_TRECHO FORNECIDO_
▬▬▬▬▬▬▬▬▬▬

Otávio e Bráulio discordam veementemente de Santini. Otávio diz:

“Estamos contra a porra-louquice. Queremos a greve, mas quando a categoria

quiser.” E Santini pergunta: “Vai me dizer que a categoria não quer.” Para

Otávio, Santini e sua facção politica, “querem ensinar a greve no golpe.” É

curioso que a categoria metalúrgica decide em assembléia pela greve (contra a

posição de Otávio e Bráulio). Mesmo assim, Bráulio e Otávio se envolvem de

corpo e alma com o movimento grevista respeitando a deliberação coletiva da

categoria (a greve provoca prejuízos pessoais significativos para os dois

camaradas metalúrgicos – Bráulio, perde a vida e Otávio, perde o filho).

▬▬▬▬▬▬▬▬▬▬

_TAREFAS_
1. No texto sobre a greve dos metalúrgicos, reescreva o trecho de "posição de Otávio" até "perde o filho).", substituindo "camaradas" por "companheiros".
2. Transforme em lista o parágrafo do texto sobre a greve dos metalúrgicos que começa com "Otávio e Bráulio discordam", mantendo os fatos principais.
3. Traduza para o inglês esta frase do texto sobre a greve dos metalúrgicos: "É curioso que a categoria metalúrgica decide em assembléia pela greve (contra a posição de Otávio e Bráulio)."

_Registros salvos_
▬▬▬▬▬▬▬▬▬▬

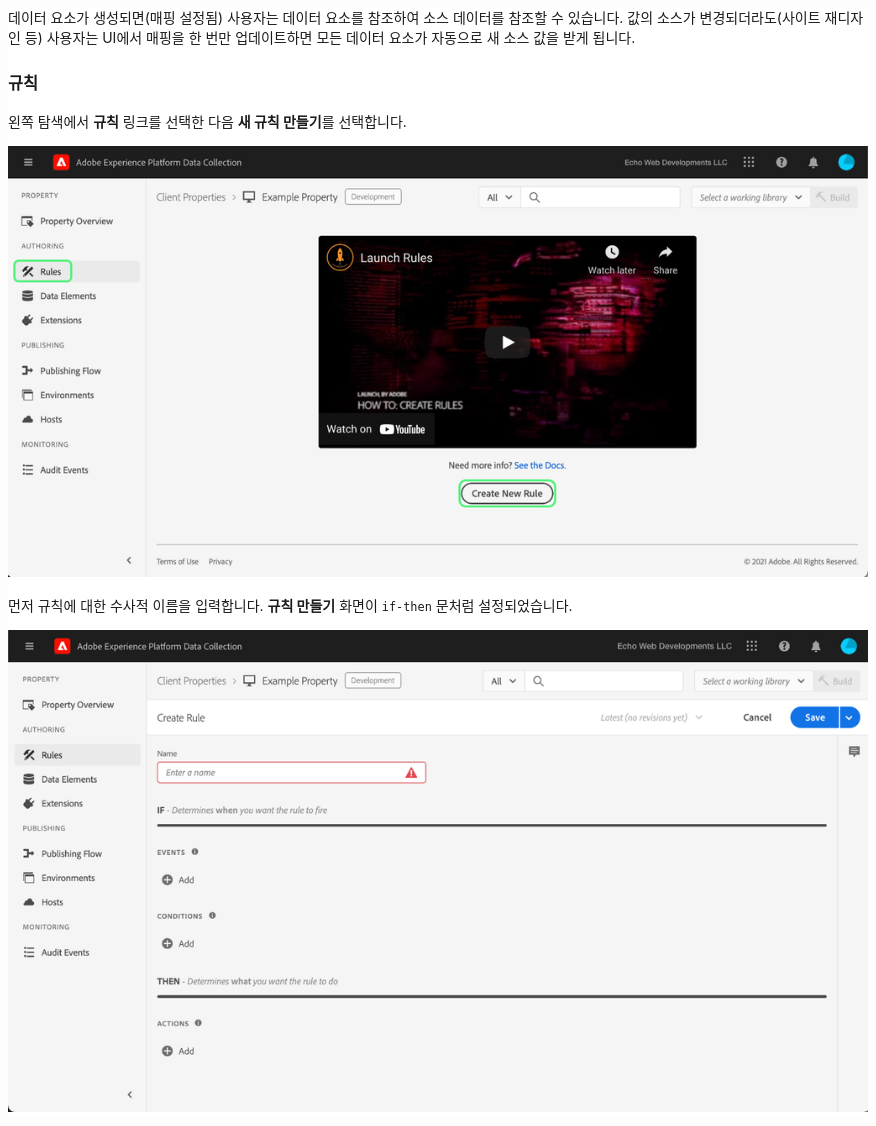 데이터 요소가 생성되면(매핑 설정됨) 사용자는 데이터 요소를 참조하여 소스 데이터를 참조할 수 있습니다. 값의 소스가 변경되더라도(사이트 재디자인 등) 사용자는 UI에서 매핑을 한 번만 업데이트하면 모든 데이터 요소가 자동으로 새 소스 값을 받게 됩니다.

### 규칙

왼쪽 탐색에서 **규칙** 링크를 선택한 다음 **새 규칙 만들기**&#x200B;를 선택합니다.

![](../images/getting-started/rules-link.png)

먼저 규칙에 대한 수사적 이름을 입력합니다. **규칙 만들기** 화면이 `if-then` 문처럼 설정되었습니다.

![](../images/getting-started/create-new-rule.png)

▬▬▬▬▬▬▬▬▬▬

_RESPOSTAS_
1.
posição de Otávio e Bráulio). Mesmo assim, Bráulio e Otávio se envolvem de

corpo e alma com o movimento grevista respeitando a deliberação coletiva da

categoria (a greve provoca prejuízos pessoais significativos para os dois

companheiros metalúrgicos – Bráulio, perde a vida e Otávio, perde o filho).

2.
- Otávio e Bráulio discordam veementemente de Santini. Eles querem a greve, mas só quando a categoria quiser, e acusam Santini e sua facção política de querer "ensinar a greve no golpe".
- Santini responde que a categoria quer a greve.
- Em assembleia, a categoria metalúrgica decide pela greve, contra a posição de Otávio e Bráulio.
- Mesmo assim, os dois se envolvem de corpo e alma com o movimento grevista e respeitam a decisão coletiva.
- A greve traz grandes perdas pessoais aos dois: Bráulio perde a vida e Otávio perde o filho.

3. It is curious that the metalworkers decide in an assembly to go on strike (against the position of Otávio and Bráulio).